-- Set exercise --
Reproduce all of these records, changing each "scientific name" to "species name" and keeping everything else the same.

-- Provided data --
++++++++++++++++++++

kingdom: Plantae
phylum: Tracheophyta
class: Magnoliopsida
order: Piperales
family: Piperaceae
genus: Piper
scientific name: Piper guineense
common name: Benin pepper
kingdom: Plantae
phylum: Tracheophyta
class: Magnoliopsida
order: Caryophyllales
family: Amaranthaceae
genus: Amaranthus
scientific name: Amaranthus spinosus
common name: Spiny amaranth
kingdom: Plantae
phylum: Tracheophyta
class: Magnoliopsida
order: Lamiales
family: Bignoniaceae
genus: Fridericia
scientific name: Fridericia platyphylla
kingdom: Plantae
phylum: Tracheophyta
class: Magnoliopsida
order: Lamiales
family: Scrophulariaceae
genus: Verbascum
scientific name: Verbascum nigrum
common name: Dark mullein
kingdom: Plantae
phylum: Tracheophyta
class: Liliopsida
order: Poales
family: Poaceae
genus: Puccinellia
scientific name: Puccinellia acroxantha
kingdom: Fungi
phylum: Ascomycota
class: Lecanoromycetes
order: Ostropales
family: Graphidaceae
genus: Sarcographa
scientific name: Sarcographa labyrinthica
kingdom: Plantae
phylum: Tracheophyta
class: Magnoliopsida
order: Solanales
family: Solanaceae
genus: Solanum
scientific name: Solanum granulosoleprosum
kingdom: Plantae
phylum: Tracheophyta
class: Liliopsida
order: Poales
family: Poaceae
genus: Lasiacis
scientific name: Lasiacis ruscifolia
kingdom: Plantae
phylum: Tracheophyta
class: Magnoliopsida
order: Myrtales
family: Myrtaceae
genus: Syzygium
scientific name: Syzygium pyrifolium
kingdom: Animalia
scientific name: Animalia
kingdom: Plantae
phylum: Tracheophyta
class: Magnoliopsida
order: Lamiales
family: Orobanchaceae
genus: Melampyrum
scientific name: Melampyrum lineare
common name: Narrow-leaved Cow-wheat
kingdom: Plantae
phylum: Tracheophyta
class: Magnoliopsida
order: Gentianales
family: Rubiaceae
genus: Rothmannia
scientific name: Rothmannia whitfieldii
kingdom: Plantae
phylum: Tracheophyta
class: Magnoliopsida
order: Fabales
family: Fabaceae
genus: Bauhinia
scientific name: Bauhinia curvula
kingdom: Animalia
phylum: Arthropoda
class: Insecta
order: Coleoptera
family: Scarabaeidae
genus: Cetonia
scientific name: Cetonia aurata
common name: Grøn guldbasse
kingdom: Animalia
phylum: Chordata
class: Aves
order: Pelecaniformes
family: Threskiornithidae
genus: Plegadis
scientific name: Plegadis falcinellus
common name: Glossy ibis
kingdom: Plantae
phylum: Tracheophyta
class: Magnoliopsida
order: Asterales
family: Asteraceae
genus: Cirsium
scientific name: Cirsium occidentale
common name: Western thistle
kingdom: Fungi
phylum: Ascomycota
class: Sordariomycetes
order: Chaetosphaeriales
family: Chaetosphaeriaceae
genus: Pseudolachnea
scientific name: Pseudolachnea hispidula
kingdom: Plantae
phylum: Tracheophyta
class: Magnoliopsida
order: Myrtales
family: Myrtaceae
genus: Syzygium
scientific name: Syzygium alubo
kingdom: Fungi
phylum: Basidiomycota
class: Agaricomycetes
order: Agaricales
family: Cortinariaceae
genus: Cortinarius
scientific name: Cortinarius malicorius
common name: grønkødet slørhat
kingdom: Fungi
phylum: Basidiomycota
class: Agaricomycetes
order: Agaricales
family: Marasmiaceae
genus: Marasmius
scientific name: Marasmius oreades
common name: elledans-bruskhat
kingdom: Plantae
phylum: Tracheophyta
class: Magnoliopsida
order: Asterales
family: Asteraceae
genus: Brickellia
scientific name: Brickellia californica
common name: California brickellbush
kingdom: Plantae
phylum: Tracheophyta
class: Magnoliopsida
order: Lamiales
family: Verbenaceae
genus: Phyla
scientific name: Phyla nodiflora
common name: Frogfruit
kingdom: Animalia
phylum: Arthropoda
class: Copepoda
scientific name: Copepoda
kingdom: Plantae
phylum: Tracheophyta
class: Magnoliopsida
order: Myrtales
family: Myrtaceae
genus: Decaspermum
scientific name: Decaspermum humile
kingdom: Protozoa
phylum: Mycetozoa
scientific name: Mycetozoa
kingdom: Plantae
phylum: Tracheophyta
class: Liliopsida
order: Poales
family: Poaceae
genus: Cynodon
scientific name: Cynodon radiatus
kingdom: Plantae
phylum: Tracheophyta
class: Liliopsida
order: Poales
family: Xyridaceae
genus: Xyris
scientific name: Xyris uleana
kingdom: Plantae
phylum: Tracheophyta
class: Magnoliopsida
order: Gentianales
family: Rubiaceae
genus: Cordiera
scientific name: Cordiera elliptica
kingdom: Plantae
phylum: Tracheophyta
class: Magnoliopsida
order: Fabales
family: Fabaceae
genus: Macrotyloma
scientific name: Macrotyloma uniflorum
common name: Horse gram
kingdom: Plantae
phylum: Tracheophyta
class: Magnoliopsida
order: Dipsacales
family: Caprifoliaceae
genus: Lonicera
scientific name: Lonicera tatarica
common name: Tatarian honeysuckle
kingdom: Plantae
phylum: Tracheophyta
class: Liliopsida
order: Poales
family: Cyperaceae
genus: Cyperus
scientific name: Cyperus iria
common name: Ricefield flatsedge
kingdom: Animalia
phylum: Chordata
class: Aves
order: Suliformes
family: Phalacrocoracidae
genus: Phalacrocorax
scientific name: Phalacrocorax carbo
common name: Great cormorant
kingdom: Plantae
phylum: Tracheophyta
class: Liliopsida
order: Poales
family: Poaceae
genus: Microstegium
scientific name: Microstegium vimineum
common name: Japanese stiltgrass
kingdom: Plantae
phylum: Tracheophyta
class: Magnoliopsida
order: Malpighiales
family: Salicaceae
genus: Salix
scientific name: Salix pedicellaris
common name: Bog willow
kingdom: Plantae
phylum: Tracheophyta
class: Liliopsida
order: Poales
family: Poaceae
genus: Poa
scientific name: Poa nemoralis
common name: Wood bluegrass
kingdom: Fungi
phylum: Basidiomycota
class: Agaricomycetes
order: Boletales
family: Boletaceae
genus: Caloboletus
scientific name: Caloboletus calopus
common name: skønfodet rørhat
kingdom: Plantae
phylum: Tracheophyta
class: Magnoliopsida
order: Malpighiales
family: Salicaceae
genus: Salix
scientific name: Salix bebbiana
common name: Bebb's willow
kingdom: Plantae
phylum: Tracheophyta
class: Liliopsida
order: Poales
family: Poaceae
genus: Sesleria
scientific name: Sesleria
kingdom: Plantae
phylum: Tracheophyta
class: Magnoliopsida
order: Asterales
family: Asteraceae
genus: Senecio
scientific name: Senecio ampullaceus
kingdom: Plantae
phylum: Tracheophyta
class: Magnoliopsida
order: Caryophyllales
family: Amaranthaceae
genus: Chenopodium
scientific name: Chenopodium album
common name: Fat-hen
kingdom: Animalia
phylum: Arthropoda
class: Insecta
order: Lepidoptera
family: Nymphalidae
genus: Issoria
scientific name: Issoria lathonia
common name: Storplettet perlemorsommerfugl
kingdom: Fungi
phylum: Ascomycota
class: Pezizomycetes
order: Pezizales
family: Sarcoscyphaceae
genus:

++++++++++++++++++++

-- Full answer --
kingdom: Plantae
phylum: Tracheophyta
class: Magnoliopsida
order: Piperales
family: Piperaceae
genus: Piper
species name: Piper guineense
common name: Benin pepper
kingdom: Plantae
phylum: Tracheophyta
class: Magnoliopsida
order: Caryophyllales
family: Amaranthaceae
genus: Amaranthus
species name: Amaranthus spinosus
common name: Spiny amaranth
kingdom: Plantae
phylum: Tracheophyta
class: Magnoliopsida
order: Lamiales
family: Bignoniaceae
genus: Fridericia
species name: Fridericia platyphylla
kingdom: Plantae
phylum: Tracheophyta
class: Magnoliopsida
order: Lamiales
family: Scrophulariaceae
genus: Verbascum
species name: Verbascum nigrum
common name: Dark mullein
kingdom: Plantae
phylum: Tracheophyta
class: Liliopsida
order: Poales
family: Poaceae
genus: Puccinellia
species name: Puccinellia acroxantha
kingdom: Fungi
phylum: Ascomycota
class: Lecanoromycetes
order: Ostropales
family: Graphidaceae
genus: Sarcographa
species name: Sarcographa labyrinthica
kingdom: Plantae
phylum: Tracheophyta
class: Magnoliopsida
order: Solanales
family: Solanaceae
genus: Solanum
species name: Solanum granulosoleprosum
kingdom: Plantae
phylum: Tracheophyta
class: Liliopsida
order: Poales
family: Poaceae
genus: Lasiacis
species name: Lasiacis ruscifolia
kingdom: Plantae
phylum: Tracheophyta
class: Magnoliopsida
order: Myrtales
family: Myrtaceae
genus: Syzygium
species name: Syzygium pyrifolium
kingdom: Animalia
species name: Animalia
kingdom: Plantae
phylum: Tracheophyta
class: Magnoliopsida
order: Lamiales
family: Orobanchaceae
genus: Melampyrum
species name: Melampyrum lineare
common name: Narrow-leaved Cow-wheat
kingdom: Plantae
phylum: Tracheophyta
class: Magnoliopsida
order: Gentianales
family: Rubiaceae
genus: Rothmannia
species name: Rothmannia whitfieldii
kingdom: Plantae
phylum: Tracheophyta
class: Magnoliopsida
order: Fabales
family: Fabaceae
genus: Bauhinia
species name: Bauhinia curvula
kingdom: Animalia
phylum: Arthropoda
class: Insecta
order: Coleoptera
family: Scarabaeidae
genus: Cetonia
species name: Cetonia aurata
common name: Grøn guldbasse
kingdom: Animalia
phylum: Chordata
class: Aves
order: Pelecaniformes
family: Threskiornithidae
genus: Plegadis
species name: Plegadis falcinellus
common name: Glossy ibis
kingdom: Plantae
phylum: Tracheophyta
class: Magnoliopsida
order: Asterales
family: Asteraceae
genus: Cirsium
species name: Cirsium occidentale
common name: Western thistle
kingdom: Fungi
phylum: Ascomycota
class: Sordariomycetes
order: Chaetosphaeriales
family: Chaetosphaeriaceae
genus: Pseudolachnea
species name: Pseudolachnea hispidula
kingdom: Plantae
phylum: Tracheophyta
class: Magnoliopsida
order: Myrtales
family: Myrtaceae
genus: Syzygium
species name: Syzygium alubo
kingdom: Fungi
phylum: Basidiomycota
class: Agaricomycetes
order: Agaricales
family: Cortinariaceae
genus: Cortinarius
species name: Cortinarius malicorius
common name: grønkødet slørhat
kingdom: Fungi
phylum: Basidiomycota
class: Agaricomycetes
order: Agaricales
family: Marasmiaceae
genus: Marasmius
species name: Marasmius oreades
common name: elledans-bruskhat
kingdom: Plantae
phylum: Tracheophyta
class: Magnoliopsida
order: Asterales
family: Asteraceae
genus: Brickellia
species name: Brickellia californica
common name: California brickellbush
kingdom: Plantae
phylum: Tracheophyta
class: Magnoliopsida
order: Lamiales
family: Verbenaceae
genus: Phyla
species name: Phyla nodiflora
common name: Frogfruit
kingdom: Animalia
phylum: Arthropoda
class: Copepoda
species name: Copepoda
kingdom: Plantae
phylum: Tracheophyta
class: Magnoliopsida
order: Myrtales
family: Myrtaceae
genus: Decaspermum
species name: Decaspermum humile
kingdom: Protozoa
phylum: Mycetozoa
species name: Mycetozoa
kingdom: Plantae
phylum: Tracheophyta
class: Liliopsida
order: Poales
family: Poaceae
genus: Cynodon
species name: Cynodon radiatus
kingdom: Plantae
phylum: Tracheophyta
class: Liliopsida
order: Poales
family: Xyridaceae
genus: Xyris
species name: Xyris uleana
kingdom: Plantae
phylum: Tracheophyta
class: Magnoliopsida
order: Gentianales
family: Rubiaceae
genus: Cordiera
species name: Cordiera elliptica
kingdom: Plantae
phylum: Tracheophyta
class: Magnoliopsida
order: Fabales
family: Fabaceae
genus: Macrotyloma
species name: Macrotyloma uniflorum
common name: Horse gram
kingdom: Plantae
phylum: Tracheophyta
class: Magnoliopsida
order: Dipsacales
family: Caprifoliaceae
genus: Lonicera
species name: Lonicera tatarica
common name: Tatarian honeysuckle
kingdom: Plantae
phylum: Tracheophyta
class: Liliopsida
order: Poales
family: Cyperaceae
genus: Cyperus
species name: Cyperus iria
common name: Ricefield flatsedge
kingdom: Animalia
phylum: Chordata
class: Aves
order: Suliformes
family: Phalacrocoracidae
genus: Phalacrocorax
species name: Phalacrocorax carbo
common name: Great cormorant
kingdom: Plantae
phylum: Tracheophyta
class: Liliopsida
order: Poales
family: Poaceae
genus: Microstegium
species name: Microstegium vimineum
common name: Japanese stiltgrass
kingdom: Plantae
phylum: Tracheophyta
class: Magnoliopsida
order: Malpighiales
family: Salicaceae
genus: Salix
species name: Salix pedicellaris
common name: Bog willow
kingdom: Plantae
phylum: Tracheophyta
class: Liliopsida
order: Poales
family: Poaceae
genus: Poa
species name: Poa nemoralis
common name: Wood bluegrass
kingdom: Fungi
phylum: Basidiomycota
class: Agaricomycetes
order: Boletales
family: Boletaceae
genus: Caloboletus
species name: Caloboletus calopus
common name: skønfodet rørhat
kingdom: Plantae
phylum: Tracheophyta
class: Magnoliopsida
order: Malpighiales
family: Salicaceae
genus: Salix
species name: Salix bebbiana
common name: Bebb's willow
kingdom: Plantae
phylum: Tracheophyta
class: Liliopsida
order: Poales
family: Poaceae
genus: Sesleria
species name: Sesleria
kingdom: Plantae
phylum: Tracheophyta
class: Magnoliopsida
order: Asterales
family: Asteraceae
genus: Senecio
species name: Senecio ampullaceus
kingdom: Plantae
phylum: Tracheophyta
class: Magnoliopsida
order: Caryophyllales
family: Amaranthaceae
genus: Chenopodium
species name: Chenopodium album
common name: Fat-hen
kingdom: Animalia
phylum: Arthropoda
class: Insecta
order: Lepidoptera
family: Nymphalidae
genus: Issoria
species name: Issoria lathonia
common name: Storplettet perlemorsommerfugl
kingdom: Fungi
phylum: Ascomycota
class: Pezizomycetes
order: Pezizales
family: Sarcoscyphaceae
genus:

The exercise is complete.